Двустишие сонета 116 Шекспир начал объяснять наоборот. Он говорит противоположное тому, что было бы естественно сказать о любви. Например, вместо того, чтобы написать что-то вроде «Я писал, и люди любили», по словам Нельсона, Шекспир решил написать: «Я никогда не писал, и ни один человек никогда не любил». Нельсон утверждает, что «Само существование поэмы дает хорошее доказательство того, что поэт писал. Однако сложнее понять, как само существование поэмы может показать, что люди любили. Отчасти то, любили ли люди, зависит от того, что такое любовь… Поскольку поэма касается природы любви, есть смысл, в котором то, что поэма говорит о любви, если это правда, отчасти определяет, любили ли люди или нет». [18] Нельсон цитирует Ингрэма и Редпата, которые согласны с его утверждением, когда они перефразируют двустишие в расширенной форме: «Если это суждение (или ересь), и это может быть доказано против меня, и путем приведения моего собственного случая в качестве доказательства, то я никогда ничего не писал, и ничья любовь никогда не была настоящей любовью». [18] Вендлер утверждает: «Следовательно, если он сам заблуждается относительно того, что такое истинная любовь, то ни один человек никогда не любил; определенно молодой человек (это подразумевается) не любил, если он не любил так, как постоянно рекомендует оратор, без изменений, удалений или препятствий». [19]
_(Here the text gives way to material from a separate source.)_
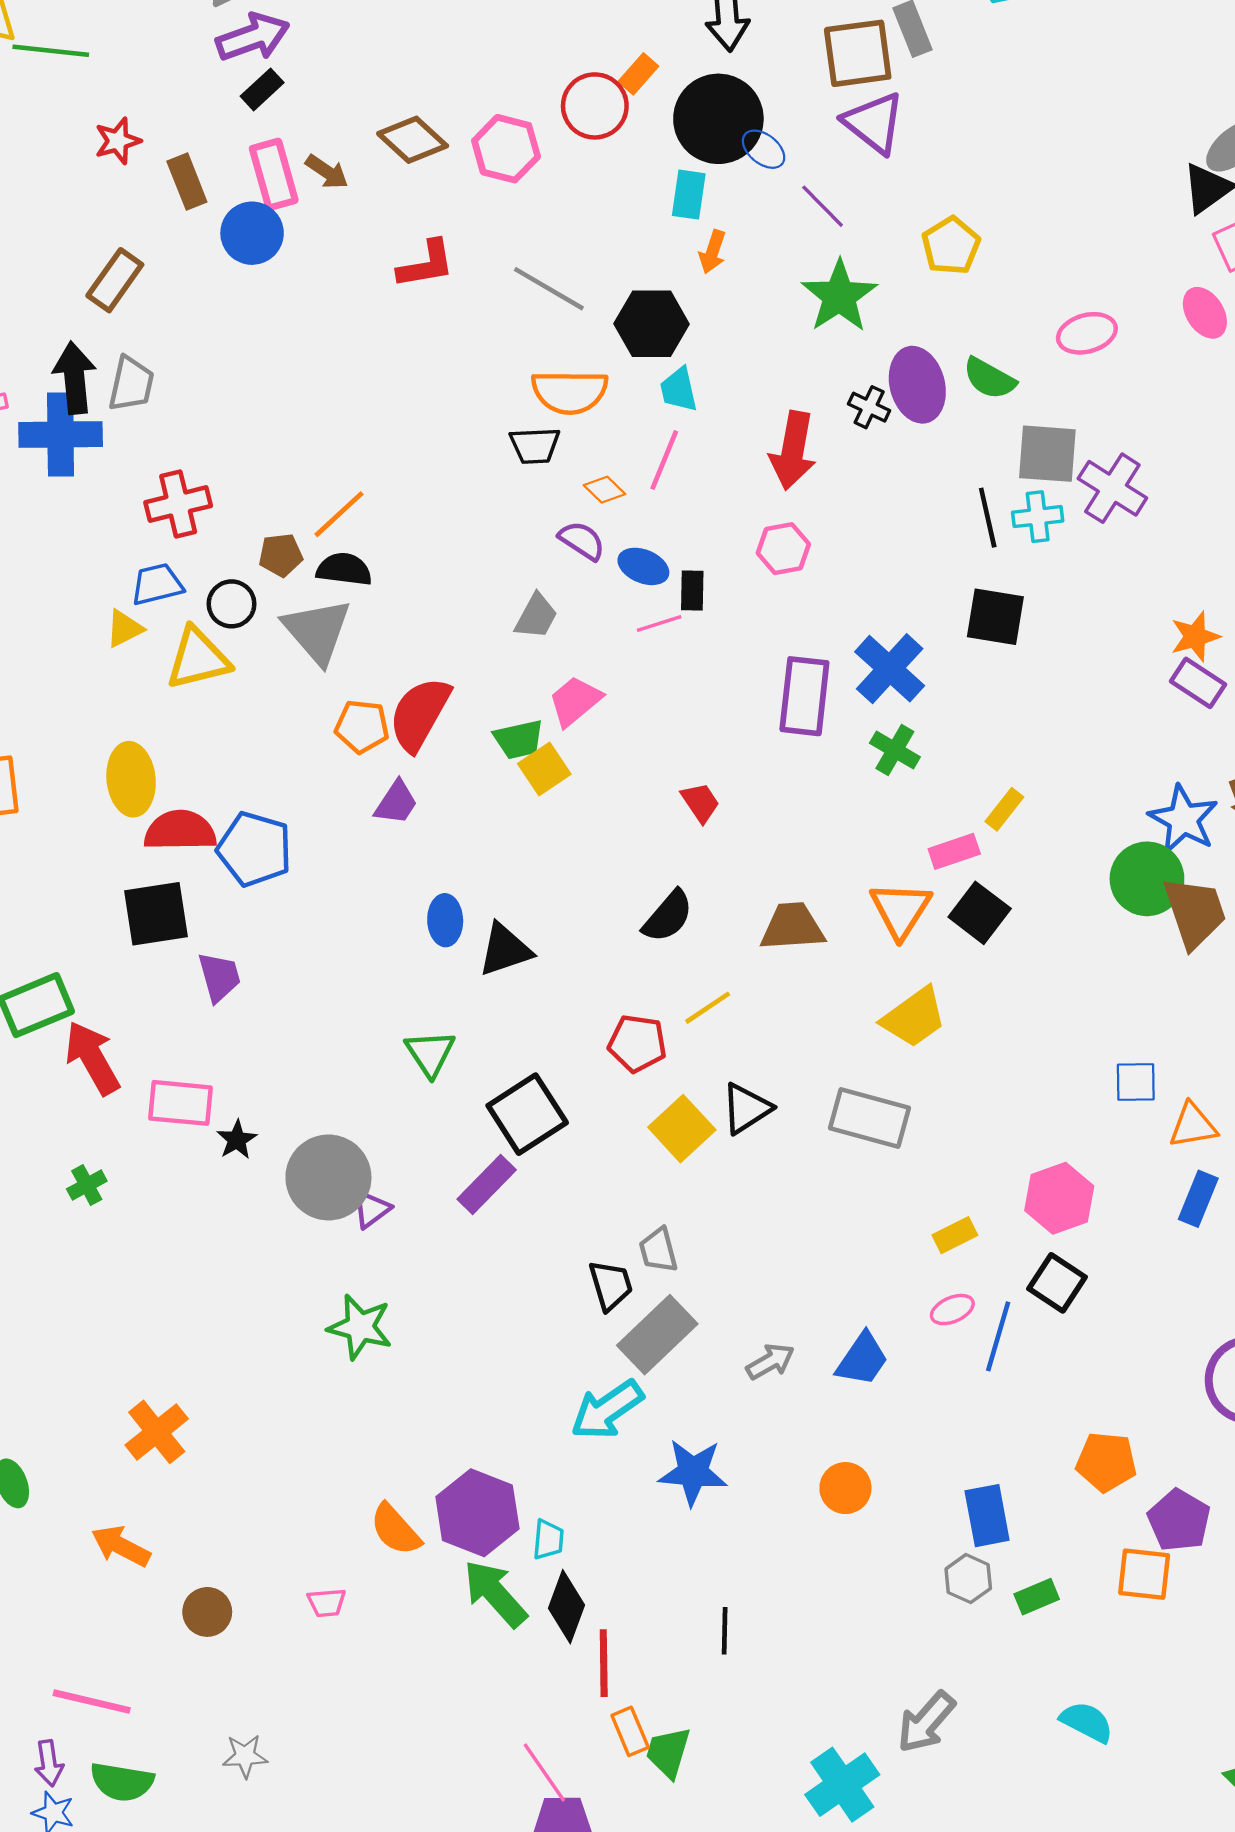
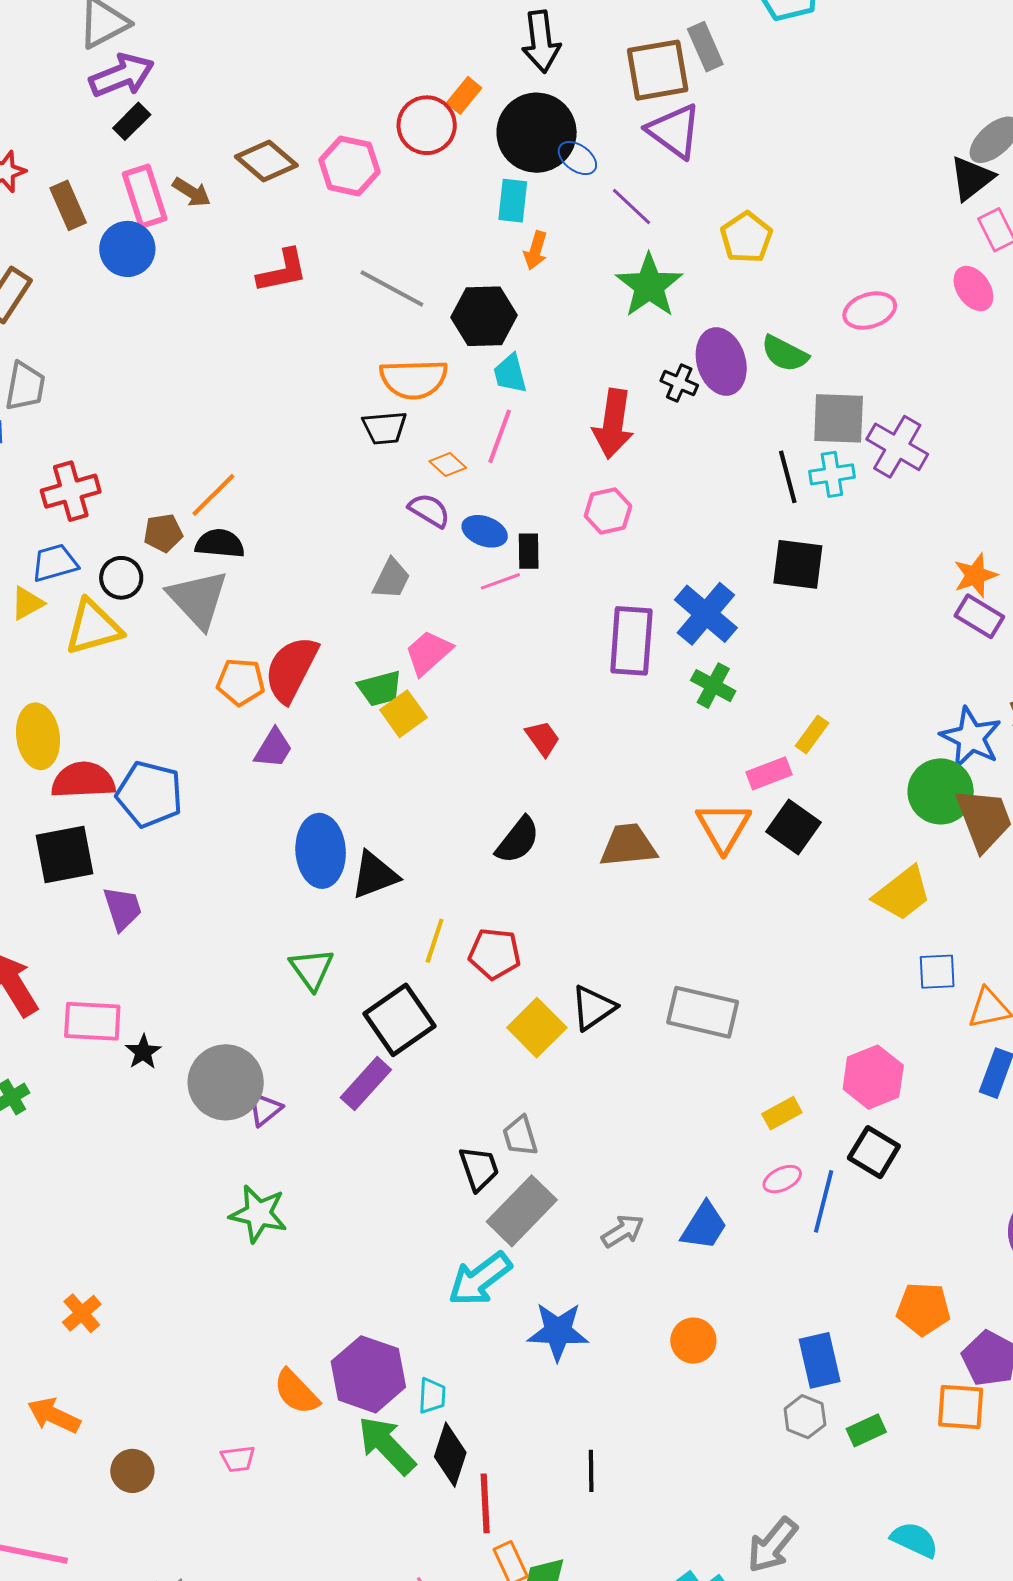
blue ellipse: (445, 920) -> (321, 851), size x1.6
yellow line: (708, 1008) -> (435, 941), moved, turned -36
yellow trapezoid: (914, 1017) -> (902, 893), moved
orange cross: (157, 1432) -> (82, 1313), size x0.7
Подтверждая свой авторитет поэта и морального стража почти в сакраментальной манере на тему любви, используя парадокс, Шекспир отрицает, что он может быть неправ, утверждая, что истинная любовь бессмертна: тот факт, что он действительно много писал, вплоть до сонета 116 на тему любви и приобрел за это известность, самоочевиден, что противоположное не может быть правдой, то есть: то, что он говорит, не может быть ошибкой (Э. Пассаннанти). Мужчины тоже действительно любили, поскольку любовь укоренена в поэзии, и только лирические поэты могут свидетельствовать о способности мужчин испытывать истинную любовь (Э. Пассаннанти).
Каждый из этих критиков согласен с сутью сонета и его изображением того, что такое любовь на самом деле и что она может выдержать, например, испытание временем и угасание физического влечения к объекту нашей любви. Двустишие, таким образом, заключается в том, что люди действительно любили как в истинной и честной привязанности (это самая важная часть аргументации), так и ложно в иллюзиях красоты прежде, как Шекспир написал до этого сонета.